Directive >>
Rewrite the lines in each of the items below, replacing every "经纬度" with "地理位置" and leaving everything else unchanged.

Listed entries >>

....

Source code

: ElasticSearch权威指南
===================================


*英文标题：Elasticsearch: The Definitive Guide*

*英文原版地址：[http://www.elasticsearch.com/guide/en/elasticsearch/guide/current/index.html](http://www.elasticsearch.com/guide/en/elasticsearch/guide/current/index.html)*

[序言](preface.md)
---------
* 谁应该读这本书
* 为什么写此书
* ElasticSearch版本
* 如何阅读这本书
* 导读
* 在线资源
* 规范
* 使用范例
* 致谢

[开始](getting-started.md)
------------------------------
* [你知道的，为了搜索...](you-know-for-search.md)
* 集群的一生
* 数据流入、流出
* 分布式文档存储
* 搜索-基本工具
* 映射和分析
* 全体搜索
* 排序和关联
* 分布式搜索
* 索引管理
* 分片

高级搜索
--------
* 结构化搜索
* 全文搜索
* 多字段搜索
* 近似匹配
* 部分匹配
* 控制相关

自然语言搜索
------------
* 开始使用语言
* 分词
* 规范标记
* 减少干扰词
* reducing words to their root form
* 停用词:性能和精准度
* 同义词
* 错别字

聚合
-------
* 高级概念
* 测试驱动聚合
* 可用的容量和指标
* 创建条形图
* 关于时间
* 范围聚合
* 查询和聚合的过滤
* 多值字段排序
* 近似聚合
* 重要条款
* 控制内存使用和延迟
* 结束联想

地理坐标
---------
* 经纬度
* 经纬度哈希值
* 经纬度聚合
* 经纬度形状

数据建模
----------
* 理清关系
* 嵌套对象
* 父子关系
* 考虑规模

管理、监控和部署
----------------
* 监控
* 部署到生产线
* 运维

....

Written response >>
Source code

: ElasticSearch权威指南
===================================


*英文标题：Elasticsearch: The Definitive Guide*

*英文原版地址：[http://www.elasticsearch.com/guide/en/elasticsearch/guide/current/index.html](http://www.elasticsearch.com/guide/en/elasticsearch/guide/current/index.html)*

[序言](preface.md)
---------
* 谁应该读这本书
* 为什么写此书
* ElasticSearch版本
* 如何阅读这本书
* 导读
* 在线资源
* 规范
* 使用范例
* 致谢

[开始](getting-started.md)
------------------------------
* [你知道的，为了搜索...](you-know-for-search.md)
* 集群的一生
* 数据流入、流出
* 分布式文档存储
* 搜索-基本工具
* 映射和分析
* 全体搜索
* 排序和关联
* 分布式搜索
* 索引管理
* 分片

高级搜索
--------
* 结构化搜索
* 全文搜索
* 多字段搜索
* 近似匹配
* 部分匹配
* 控制相关

自然语言搜索
------------
* 开始使用语言
* 分词
* 规范标记
* 减少干扰词
* reducing words to their root form
* 停用词:性能和精准度
* 同义词
* 错别字

聚合
-------
* 高级概念
* 测试驱动聚合
* 可用的容量和指标
* 创建条形图
* 关于时间
* 范围聚合
* 查询和聚合的过滤
* 多值字段排序
* 近似聚合
* 重要条款
* 控制内存使用和延迟
* 结束联想

地理坐标
---------
* 地理位置
* 地理位置哈希值
* 地理位置聚合
* 地理位置形状

数据建模
----------
* 理清关系
* 嵌套对象
* 父子关系
* 考虑规模

管理、监控和部署
----------------
* 监控
* 部署到生产线
* 运维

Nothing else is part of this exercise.